There are two parts to learning to play from a lead sheet. Many musicians make the mistake of only focusing on the first, but you’ll get far better results if you do both together.

The first part is simply to practice playing from lead sheets. Get yourself a fake book. In jazz the “Real Books” are king. In other genres search for “fake books”, books which offer “lyrics, lead and chords” or which boast hundreds of songs in a single volume.

Then, set yourself a daily task of playing from the lead sheet. If you play a lead instrument such as lead guitar, trumpet, or sax, you’ll focus on playing the melody. If you play a chordal instrument such as piano or rhythm guitar, play through the chord symbols. If you play bass, naturally you’ll create a bassline based on the chords. And if you sing… well, you know what to do!

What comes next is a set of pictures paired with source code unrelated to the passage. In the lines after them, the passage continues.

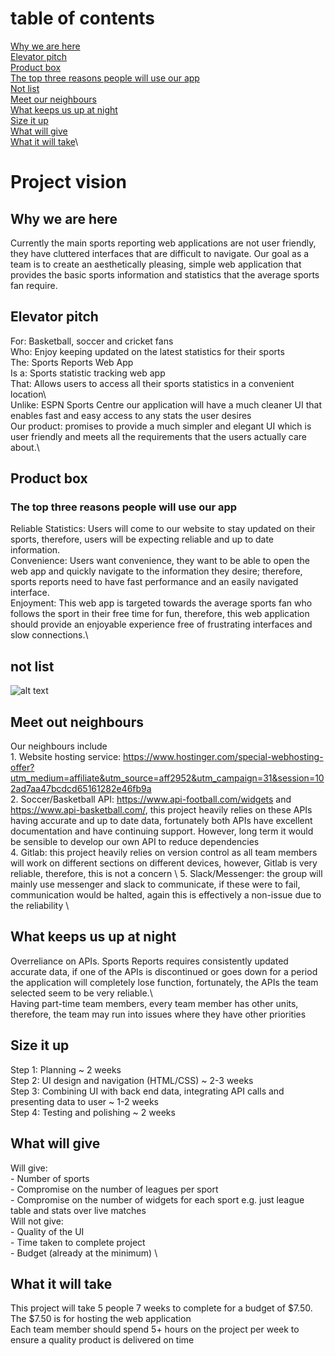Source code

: # table of contents
[Why we are here](#Why-we-are-here)\
[Elevator pitch](#Elevator-pitch)\
[Product box](#Product-box)\
    [The top three reasons people will use our app](#The-top-three-reasons-people-will-use-our-app)\
[Not list](#Not-list)\
[Meet our neighbours](#Meet-our-neighbours)\
[What keeps us up at night](#What-keeps-us-up-at-night)\
[Size it up](#Size-it-up)\
[What will give](#What-will-give)\
[What it will take](#What-it-will-take)\

# Project vision
## Why we are here
Currently the main sports reporting web applications are not user friendly, they have cluttered interfaces that are difficult to navigate. Our goal as a team is to create an aesthetically pleasing, simple web application that provides the basic sports information and statistics that the average sports fan require. 

## Elevator pitch
For: Basketball, soccer and cricket fans\
Who: Enjoy keeping updated on the latest statistics for their sports\
The: Sports Reports Web App\
Is a: Sports statistic tracking web app\
That: Allows users to access all their sports statistics in a convenient location\  
Unlike: ESPN Sports Centre our application will have a much cleaner UI that enables fast and easy access to any stats the user desires\
Our product: promises to provide a much simpler and elegant UI which is user friendly and meets all the requirements that the users actually care about.\

## Product box
### The top three reasons people will use our app
Reliable Statistics: Users will come to our website to stay updated on their sports, therefore, users will be expecting reliable and up to date information. \
Convenience: Users want convenience, they want to be able to open the web app and quickly navigate to the information they desire; therefore, sports reports need to have fast performance and an easily navigated interface.\
Enjoyment: This web app is targeted towards the average sports fan who follows the sport in their free time for fun, therefore, this web application should provide an enjoyable experience free of frustrating interfaces and slow connections.\

## not list
![alt text](https://git.infotech.monash.edu/fit2101-s2-2021-projects/mash0019/blob/master/Planning/Pictures/NotTable.PNG?)

## Meet out neighbours
Our neighbours include\
    1. Website hosting service: https://www.hostinger.com/special-webhosting-offer?utm_medium=affiliate&utm_source=aff2952&utm_campaign=31&session=102ad7aa47bcdcd65161282e46fb9a \
    2. Soccer/Basketball API: https://www.api-football.com/widgets and https://www.api-basketball.com/, this project heavily relies on these APIs having accurate and up to date data, fortunately both APIs have excellent documentation and have continuing support. However, long term it would be sensible to develop our own API to reduce dependencies\
    4. Gitlab: this project heavily relies on version control as all team members will work on different sections on different devices, however, Gitlab is very reliable, therefore, this is not a concern \ 
    5. Slack/Messenger: the group will mainly use messenger and slack to communicate, if these were to fail, communication would be halted, again this is effectively a non-issue due to the reliability \ 

## What keeps us up at night
Overreliance on APIs. Sports Reports requires consistently updated accurate data, if one of the APIs is discontinued or goes down for a period the application will completely lose function, fortunately, the APIs the team selected seem to be very reliable.\   
Having part-time team members, every team member has other units, therefore, the team may run into issues where they have other priorities

## Size it up
Step 1: Planning ~ 2 weeks\
Step 2: UI design and navigation (HTML/CSS) ~ 2-3 weeks \
Step 3: Combining UI with back end data, integrating API calls and presenting data to user ~ 1-2 weeks \
Step 4: Testing and polishing ~ 2 weeks

## What will give
Will give:\
    - Number of sports \
    - Compromise on the number of leagues per sport \
    - Compromise on the number of widgets for each sport e.g. just league table and stats over live matches \
Will not give: \
    - Quality of the UI \
    - Time taken to complete project \
    - Budget (already at the minimum) \


## What it will take
This project will take 5 people 7 weeks to complete for a budget of $7.50. The $7.50 is for hosting the web application \
Each team member should spend 5+ hours on the project per week to ensure a quality product is delivered on time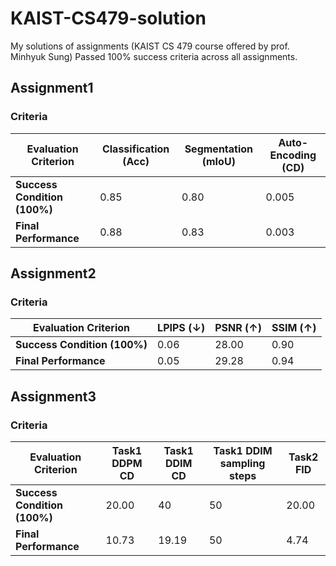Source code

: # KAIST-CS479-solution
My solutions of assignments (KAIST CS 479 course offered by prof. Minhyuk Sung)
Passed 100% success criteria across all assignments.

## Assignment1
### Criteria
| Evaluation Criterion | Classification (Acc) | Segmentation (mIoU) | Auto-Encoding (CD) |
|---|---|---|---|
| **Success Condition \(100%\)** | 0.85 | 0.80 | 0.005 |
| **Final Performance**  | 0.88  | 0.83 | 0.003 |

## Assignment2
### Criteria
| Evaluation Criterion | LPIPS (↓) | PSNR (↑) | SSIM (↑) |
|---|---|---|---|
| **Success Condition \(100%\)** | 0.06 | 28.00 | 0.90 |
| **Final Performance**  | 0.05  | 29.28 | 0.94 |

## Assignment3
### Criteria
| Evaluation Criterion | Task1 DDPM CD | Task1 DDIM CD | Task1 DDIM sampling steps | Task2 FID |
|---|---|---|---|---|
| **Success Condition \(100%\)** | 20.00 | 40 | 50 | 20.00 |
| **Final Performance** | 10.73 | 19.19 | 50 | 4.74 |

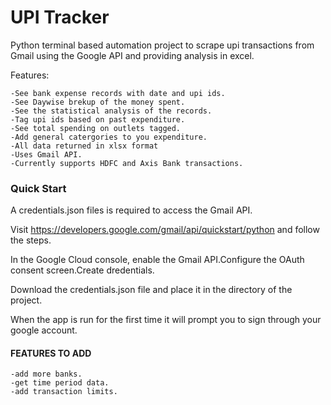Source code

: # UPI Tracker

Python terminal based automation project to scrape upi transactions from Gmail using the Google API and providing analysis in excel.

Features:

    -See bank expense records with date and upi ids.
    -See Daywise brekup of the money spent.
    -See the statistical analysis of the records.
    -Tag upi ids based on past expenditure.
    -See total spending on outlets tagged.
    -Add general catergories to you expenditure.
    -All data returned in xlsx format
    -Uses Gmail API.
    -Currently supports HDFC and Axis Bank transactions.

### Quick Start

A credentials.json files is required to access the Gmail API.

Visit https://developers.google.com/gmail/api/quickstart/python and follow the steps.

In the Google Cloud console, enable the Gmail API.Configure the OAuth consent screen.Create dredentials.

Download the credentials.json file and place it in the directory of the project.

When the app is run for the first time it will prompt you to sign through your google account.

#### FEATURES TO ADD

    -add more banks.
    -get time period data.
    -add transaction limits.
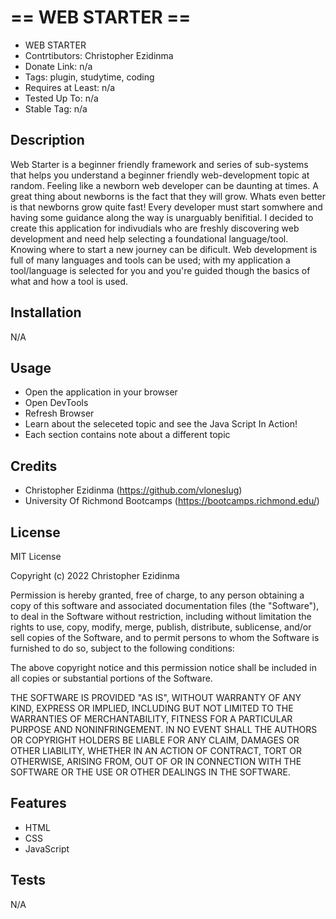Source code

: 
# == WEB STARTER ==
- WEB STARTER
- Contrtibutors: Christopher Ezidinma
- Donate Link: n/a
- Tags: plugin, studytime, coding
- Requires at Least: n/a
- Tested Up To: n/a
- Stable Tag: n/a

## Description
Web Starter is a beginner friendly framework and series of sub-systems that helps you understand a beginner friendly web-development topic at random. Feeling like a newborn web developer can be daunting at times. A great thing about newborns is the fact that they will grow. Whats even better is that newborns grow quite fast! Every developer must start somwhere and having some guidance along the way is unarguably benifitial. 
I decided to create this application for indivudials who are freshly discovering web development and need help selecting a foundational language/tool. Knowing where to start a new journey can be dificult. Web development is full of many languages and tools can be used; with my application a tool/language is selected for you and you're guided though the basics of what and how a tool is used.


## Installation
N/A

## Usage

- Open the application in your browser
- Open DevTools
- Refresh Browser
- Learn about the seleceted topic and see the Java Script In Action!
- Each section contains note about a different topic

## Credits

- Christopher Ezidinma (https://github.com/vloneslug)
- University Of Richmond Bootcamps (https://bootcamps.richmond.edu/)

## License
MIT License

Copyright (c) 2022 Christopher Ezidinma

Permission is hereby granted, free of charge, to any person obtaining a copy
of this software and associated documentation files (the "Software"), to deal
in the Software without restriction, including without limitation the rights
to use, copy, modify, merge, publish, distribute, sublicense, and/or sell
copies of the Software, and to permit persons to whom the Software is
furnished to do so, subject to the following conditions:

The above copyright notice and this permission notice shall be included in all
copies or substantial portions of the Software.

THE SOFTWARE IS PROVIDED "AS IS", WITHOUT WARRANTY OF ANY KIND, EXPRESS OR
IMPLIED, INCLUDING BUT NOT LIMITED TO THE WARRANTIES OF MERCHANTABILITY,
FITNESS FOR A PARTICULAR PURPOSE AND NONINFRINGEMENT. IN NO EVENT SHALL THE
AUTHORS OR COPYRIGHT HOLDERS BE LIABLE FOR ANY CLAIM, DAMAGES OR OTHER
LIABILITY, WHETHER IN AN ACTION OF CONTRACT, TORT OR OTHERWISE, ARISING FROM,
OUT OF OR IN CONNECTION WITH THE SOFTWARE OR THE USE OR OTHER DEALINGS IN THE
SOFTWARE.

## Features

- HTML
- CSS
- JavaScript

## Tests
N/A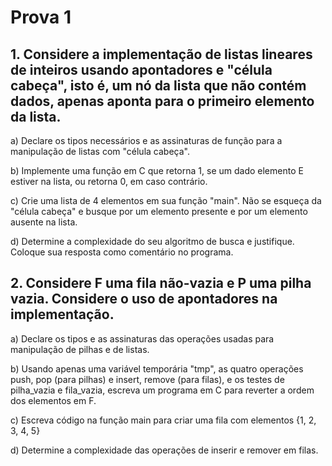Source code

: # Prova 1

## 1. Considere a implementação de listas lineares de inteiros usando apontadores e "célula cabeça",  isto é, um nó da lista que não contém dados, apenas aponta para o primeiro elemento da lista. 

a) Declare os tipos necessários e as assinaturas de função para a manipulação de  listas com "célula cabeça".

b) Implemente uma função em C que retorna 1, se um dado elemento E estiver na lista, ou retorna 0, em caso contrário.

c) Crie uma lista de 4 elementos em sua função "main". Não se esqueça da "célula cabeça" e busque por um elemento presente e por um elemento ausente na lista.

d) Determine a complexidade do seu algoritmo de busca e justifique. Coloque sua resposta como comentário no programa.

## 2. Considere F uma fila não-vazia e P uma pilha vazia. Considere o uso de apontadores na implementação.

a) Declare os tipos e as assinaturas das operações usadas para manipulação de pilhas e de listas.

b) Usando apenas uma variável temporária "tmp", as quatro operações push, pop (para pilhas) e insert, remove (para filas), e os testes de pilha_vazia e fila_vazia, escreva um programa em C para reverter a ordem dos elementos em F.

c) Escreva código na função main para criar uma fila com elementos {1, 2, 3, 4, 5} 

d) Determine a complexidade das operações de inserir e remover em filas.
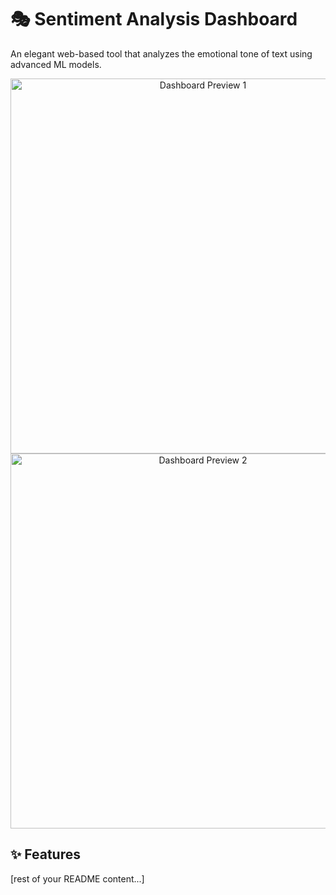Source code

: # 🎭 Sentiment Analysis Dashboard

An elegant web-based tool that analyzes the emotional tone of text using advanced ML models.

<div align="center">
  <img src="assets/dashboard1.png" alt="Dashboard Preview 1" width="600"/>
  <img src="assets/dashboard2.png" alt="Dashboard Preview 2" width="600"/>
</div>

## ✨ Features
[rest of your README content...]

Begin by trying to sight-read the song straight off. Then, find a recording. You may or may not know the song already, but either way listen to a recording and then try your performance again, imitating the style you just heard. If possible, find a different recording and try adapting your performance to reflect how that one was played. A big part of playing from a lead sheet is creating the musical style from scratch in the way you interpret the skeleton score.

The important part of practicing lead sheets is to move on quickly. You aren’t aiming to master each song, but rather to get better at quickly reaching a “good enough” version of a song you’re seeing for the first time. So tomorrow, try a new one. Do feel free to return to previous ones in due course, it can be fun to build up your repertoire in this way, but the key thing is to keep practicing new lead sheets.

The second part of learning to play from lead sheets is what will accelerate your progress. That is to practice the core listening skills which enable you to go from the barebones notation of a lead sheet into a full and expressive musical performance. This is what we specialise in at Musical U where we have training modules to help you learn all those core listening skills.

Again, the details will depend on your instrument, but here are a few examples to give you the idea:

  • Developing your relative pitch and improvisation skills to let you interpret the melody and play a solo.
  • Learning about chord progressions so you can glance at a lead sheet and understand the chord symbols.
  • As a singer, learning solfa so that you can easily sight-read from the melody score of a lead sheet.
  • Doing rhythm ear training to understand how to interpret rhythm notation and create a swinging groove.

By working on each of the component skills that go into playing from a lead sheet, you can rapidly develop your musical instinct so that playing from a lead sheet seems easy and natural.

Being able to play from a lead sheet lets you easily play a song you’ve never heard before, or confidently join a group for a performance even if they’re playing tunes you don’t know.

That can be really handy, but it’s not actually the biggest benefit of learning to play from lead sheets.

Playing from a lead sheet truly matters because it’s the perfect test-bed for your musicality: Learning to play well from a lead sheet offers you the ideal opportunity to develop the “inner skills of music” you need to be a confident, capable, expressive musician.

You’ll learn to break free from note-by-note score reading and bring the music in your head out into the world.

You’ll learn to be versatile across genres and styles of music.

You’ll learn to be fearless when confronted with unfamiliar repertoire because you know you can spin your own great renditions, practically out of nowhere.

Whether or not you ever literally get handed a lead sheet and need to perform from it, learning to play from lead sheets is a superb way to develop your musicality. So grab yourself a “fake book” and get started!